_WORK TO COMPLETE_
The data below holds the lines to copy: everything from the line containing "Hordaland: 31000 -> 41000" to the line containing "Troms - Romsa: 4000 -> 13000", both ends included, set down exactly.

_DATA UNDER STUDY_
····················
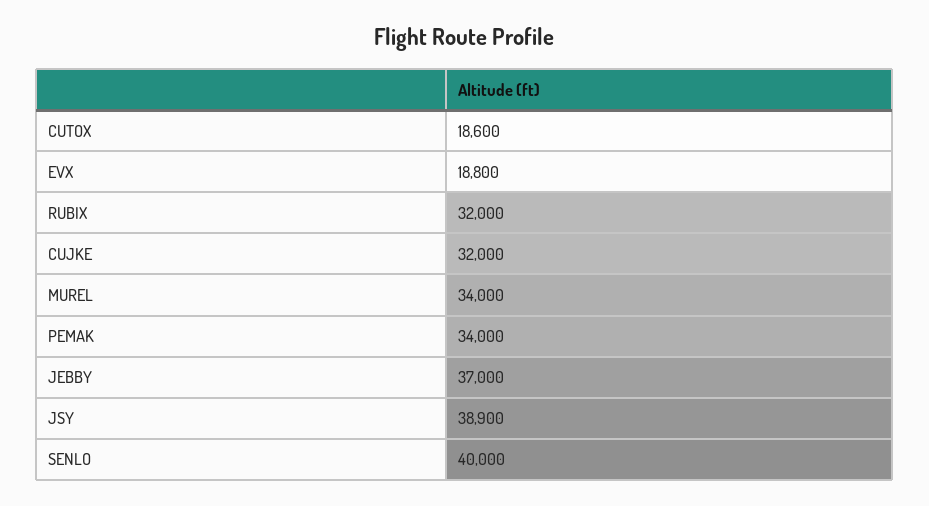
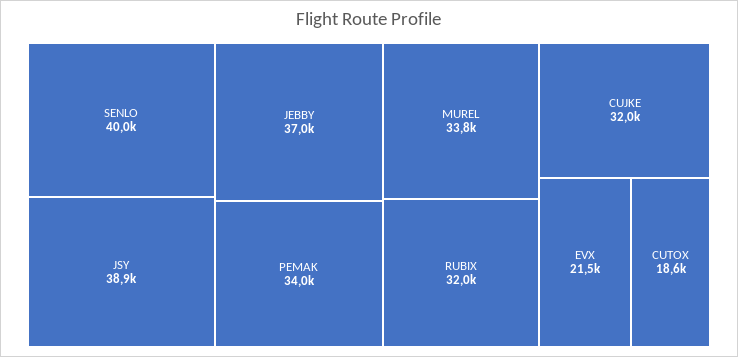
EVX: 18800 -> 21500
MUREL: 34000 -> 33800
····················
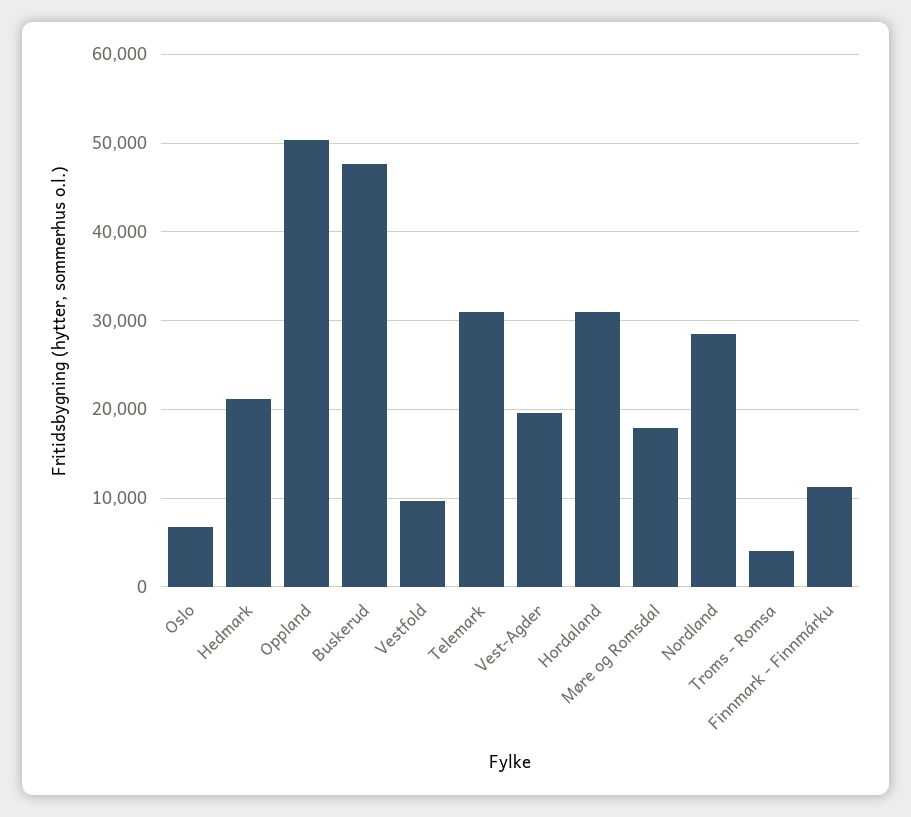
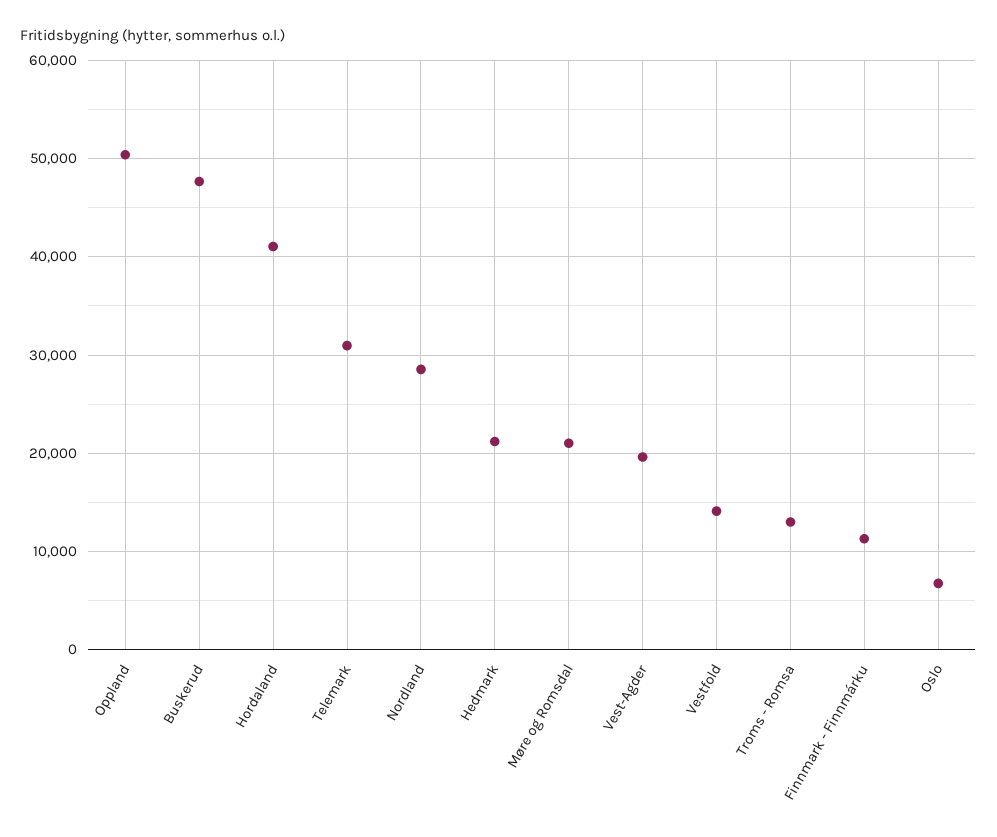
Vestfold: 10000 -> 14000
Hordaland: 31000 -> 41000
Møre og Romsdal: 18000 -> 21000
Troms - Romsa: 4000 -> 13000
····················
_WRITTEN REPLY_
Hordaland: 31000 -> 41000
Møre og Romsdal: 18000 -> 21000
Troms - Romsa: 4000 -> 13000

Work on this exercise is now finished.